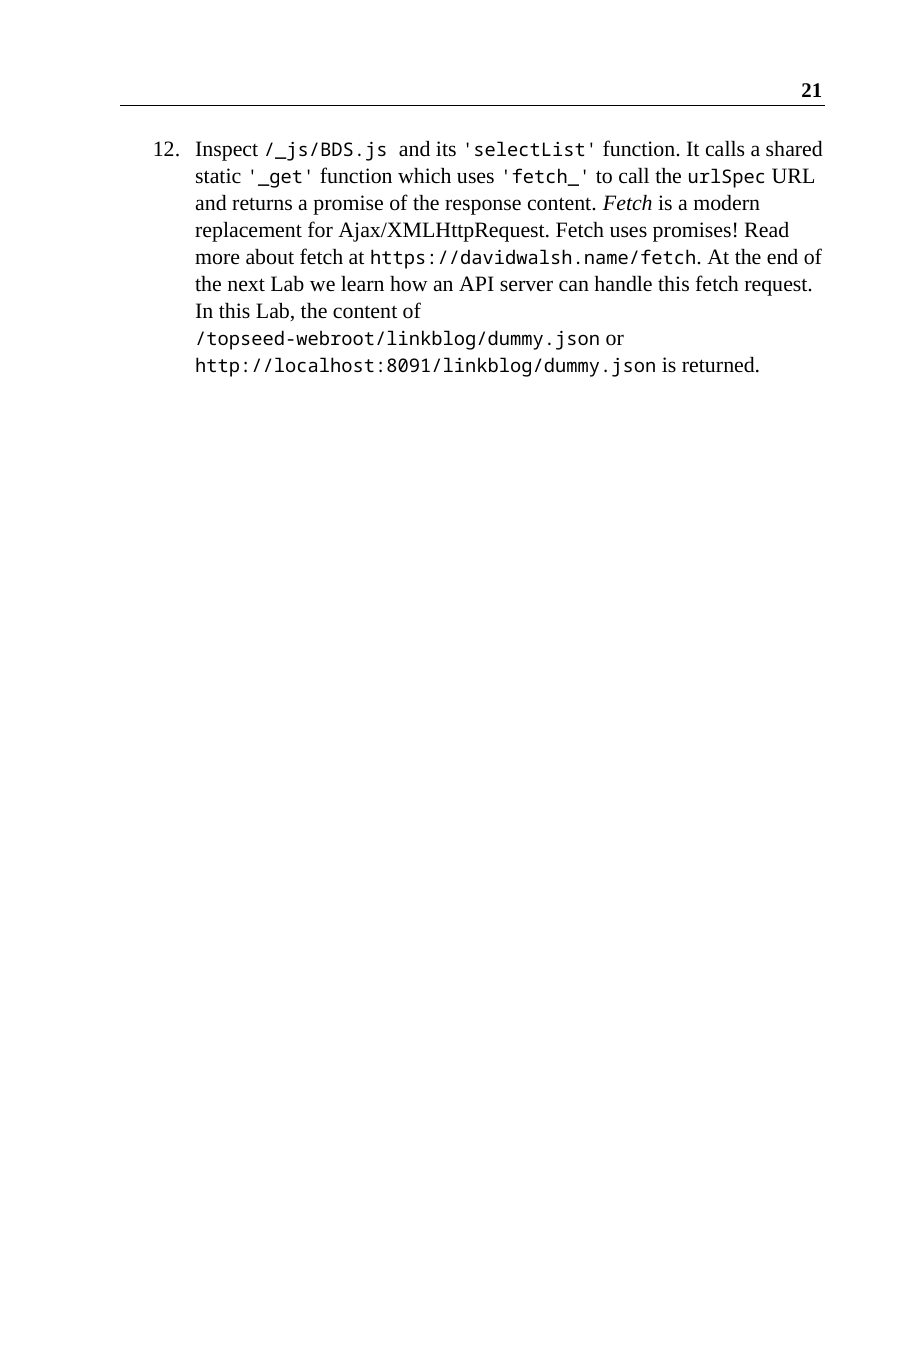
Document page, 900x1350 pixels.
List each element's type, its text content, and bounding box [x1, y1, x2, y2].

list Inspect /_js/BDS.js and its 'selectList' function. It calls a shared static '_get' function which uses 'fetch_' to call the urlSpec URL and returns a promise of the response content. Fetch is a modern replacement for Ajax/XMLHttpRequest. Fetch uses promises! Read more about fetch at https://davidwalsh.name/fetch. At the end of the next Lab we learn how an API server can handle this fetch request. In this Lab, the content of /topseed-webroot/linkblog/dummy.json or http://localhost:8091/linkblog/dummy.json is returned. [150, 135, 825, 378]
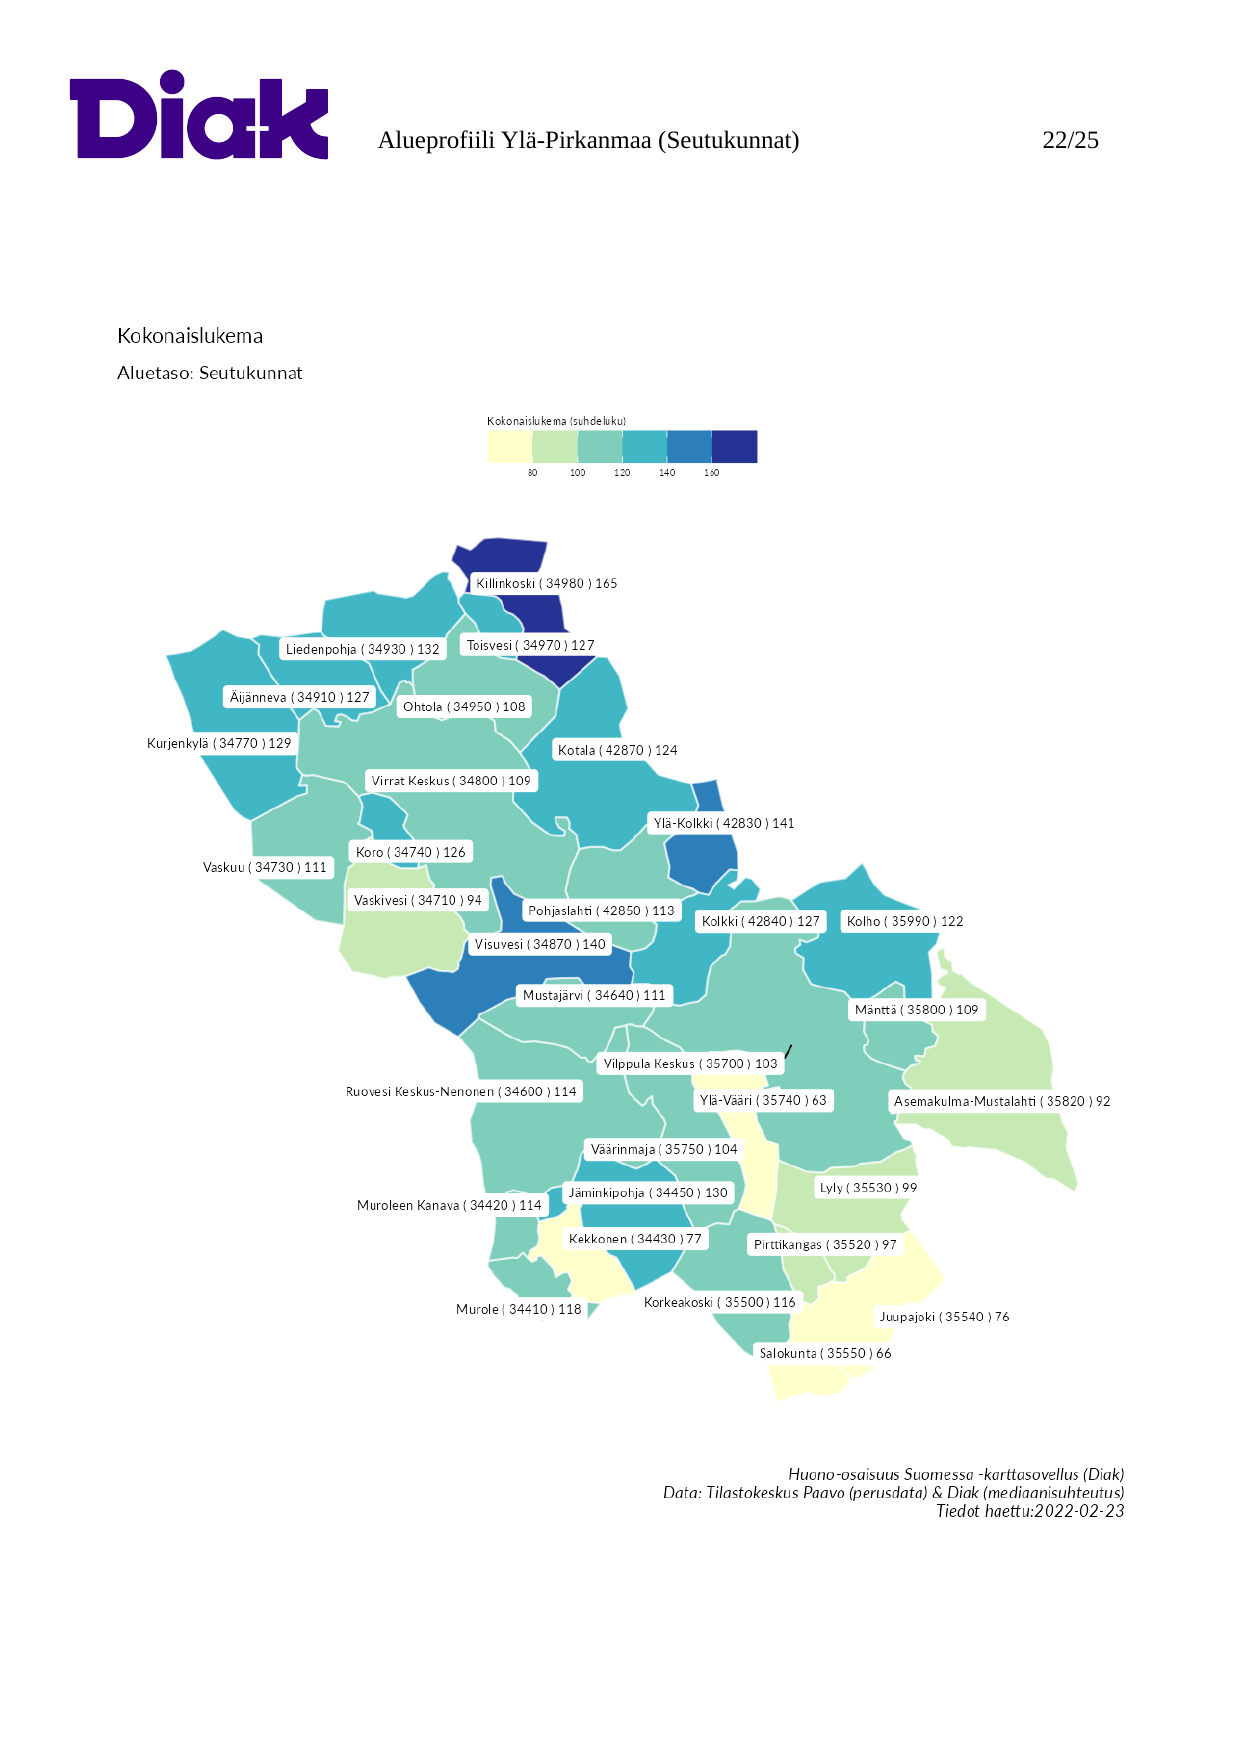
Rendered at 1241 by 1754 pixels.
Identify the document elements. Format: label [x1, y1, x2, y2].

picture [61, 196, 1179, 1651]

■ Prompt ■
Pull out each line of the data above that contains the word "pixels". Case counts.

■ Written response ■
Document page, 900x1350 pixels.
Rendered at 1241 by 1754 pixels.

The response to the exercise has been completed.